What we need is an imposed cease-fire, followed by a tough-minded negotiation of peace terms that include both a new mortgage regulation regime and funding for reconstruction and reparations. As in any war, the force that’s winning will continue to take everything it can from the weaker force until it’s forced to stop by a stronger power. The only power stronger than the predatory lending industry is the Federal government. Therefore, the crucial goals for our Federal lawmakers should be 1) to slow or stop the residential foreclosure rampage long enough to bring the parties — mortgage bankers and damaged communities — to the negotiating table, and then 2) to empower those communities to negotiate terms that give us a fighting chance of recovery.
It’s really a mystery to me why Democrats from Ohio aren’t trying to legislate a residential foreclosure moratorium, as the Leadership Conference on Civil Rights, the Center for Responsible Lending and the National Council of La Raza proposed in April.

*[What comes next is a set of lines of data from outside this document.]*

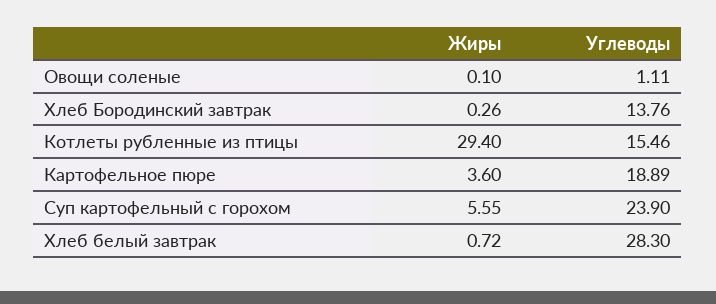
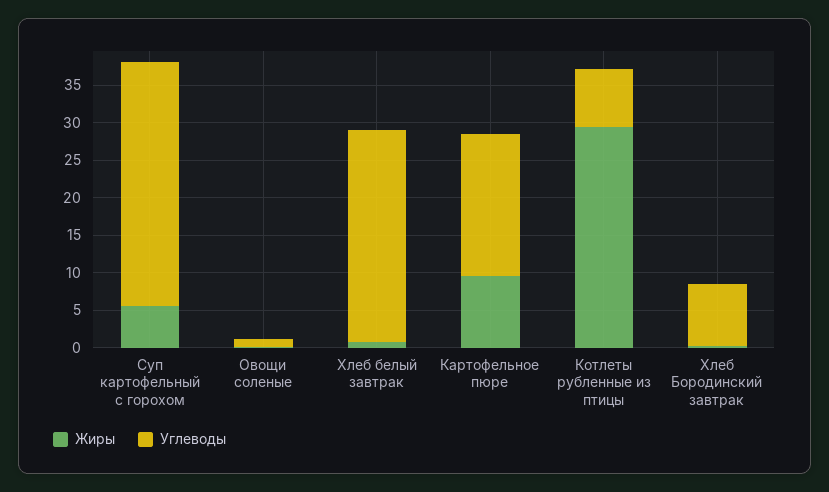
  {
    "Жиры": {
      "Овощи соленые": 0.1,
      "Хлеб Бородинский завтрак": 0.26,
      "Котлеты рубленные из птицы": 29.4,
-     "Картофельное пюре": 3.6,
+     "Картофельное пюре": 10,
      "Суп картофельный с горохом": 5.55,
      "Хлеб белый завтрак": 0.72
    },
    "Углеводы": {
      "Овощи соленые": 1.11,
-     "Хлеб Бородинский завтрак": 13.76,
+     "Хлеб Бородинский завтрак": 7.5,
-     "Котлеты рубленные из птицы": 15.46,
+     "Котлеты рубленные из птицы": 7.5,
      "Картофельное пюре": 18.89,
-     "Суп картофельный с горохом": 23.9,
+     "Суп картофельный с горохом": 32.5,
      "Хлеб белый завтрак": 28.3
    }
  }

How about legislation to forbid HUD, Fannie Mae, other secondary mortgage holders, and persons engaged in interstate mortgage transactions from proceeding with foreclosures against owner/occupants for a full year — or until the foreclosing party has:
- clearly identified the mortgage-holding entity and its legally responsible agent; and
- demonstrated to a Federally authorized consumer protection agency that the original mortgage was not the product of fraud or deceit, and that a good-faith effort has been made to work out the delinquency and/or restructure an
unreasonableimpossible payment requirement; and - demonstrated its readiness to bring the foreclosed property up to code prior to resale, or the existence of an alternative plan acceptable to the local code authority?
And why aren’t our Democrats calling for an “impacted communities fund” of, like, $20 billion to help communities deal with the terrible damage they’ve already sustained? Let’s see, maybe Congress could give mortgage bankers a choice between ponying up for such a fund — or retroactive civil liability for any and all capital losses suffered as a result of their collusion or negligence in originating loans based on fraudulent representations or appraisals, including losses to nearby property owners. That would lead to some interesting class action suits, don’t you think?
If these ideas seem radical to you, well, forgive me but I don’t think you’ve quite grasped what’s going on. That’s understandable — the mortgage crisis is so big and complex and scary and radical that hardly anyone can see it whole, and nobody really wants to be responsible for confronting it. (Which is why having Jim Rokakis in countywide office is an unbelievable stroke of good luck for us.)
The truth is, a national foreclosure moratorium, “prior accountability” for the foreclosers, and emergency financial help for impacted communities wouldn’t be radical surgery. They’d be no more than tourniquets, bandages, sutures and antibiotics for emergency treatment of a disaster site full of bleeding victims — our communities.
Seems to me that if you’re a Democratic Congressman, a member of the Majority, from one of those bleeding communities — from Cleveland, Akron, Youngstown, Toledo — or a Democratic Senator from the most foreclosure-ridden state in the Union, fighting for this kind of emergency intervention is the least your voters should be able to expect from you.